# YOUR TASK
Set down, character for character, everything in the records below from the line holding "thumb ip: (915, 507)" down to the line holding "pinky tip: (805, 422)", and no other line.

# WORKING DATA
==*==

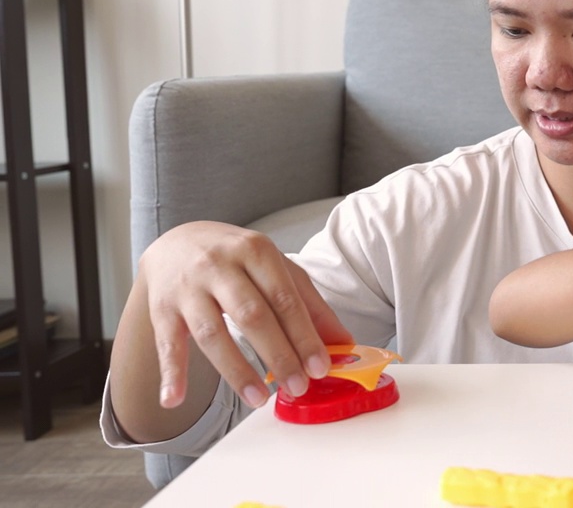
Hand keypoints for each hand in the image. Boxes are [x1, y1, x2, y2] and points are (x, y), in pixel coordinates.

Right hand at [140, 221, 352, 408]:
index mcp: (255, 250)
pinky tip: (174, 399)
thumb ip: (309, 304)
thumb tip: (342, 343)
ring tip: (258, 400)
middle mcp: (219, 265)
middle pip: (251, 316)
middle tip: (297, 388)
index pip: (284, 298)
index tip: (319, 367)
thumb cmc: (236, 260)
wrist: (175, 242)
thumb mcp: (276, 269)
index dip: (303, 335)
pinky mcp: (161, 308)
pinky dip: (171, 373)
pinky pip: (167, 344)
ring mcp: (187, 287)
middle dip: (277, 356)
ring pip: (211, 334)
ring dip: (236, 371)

==*==

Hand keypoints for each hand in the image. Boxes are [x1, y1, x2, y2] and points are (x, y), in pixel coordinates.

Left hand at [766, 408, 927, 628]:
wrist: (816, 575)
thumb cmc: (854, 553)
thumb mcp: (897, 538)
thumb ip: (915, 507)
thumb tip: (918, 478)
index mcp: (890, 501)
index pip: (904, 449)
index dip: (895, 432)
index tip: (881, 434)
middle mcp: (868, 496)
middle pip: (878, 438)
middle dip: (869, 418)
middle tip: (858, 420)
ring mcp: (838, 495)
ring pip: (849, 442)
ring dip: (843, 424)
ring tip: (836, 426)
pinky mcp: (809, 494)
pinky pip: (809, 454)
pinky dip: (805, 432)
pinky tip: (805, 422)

==*==

# TASK ANSWER
thumb ip: (915, 507)
thumb tip: (918, 478)
index mcp: (890, 501)
index pip: (904, 449)
index dip: (895, 432)
index tip: (881, 434)
middle mcp: (868, 496)
middle pip: (878, 438)
middle dip: (869, 418)
middle tip: (858, 420)
ring mcp: (838, 495)
ring pip: (849, 442)
ring dip: (843, 424)
ring tip: (836, 426)
pinky mcp: (809, 494)
pinky pip: (809, 454)
pinky dip: (805, 432)
pinky tip: (805, 422)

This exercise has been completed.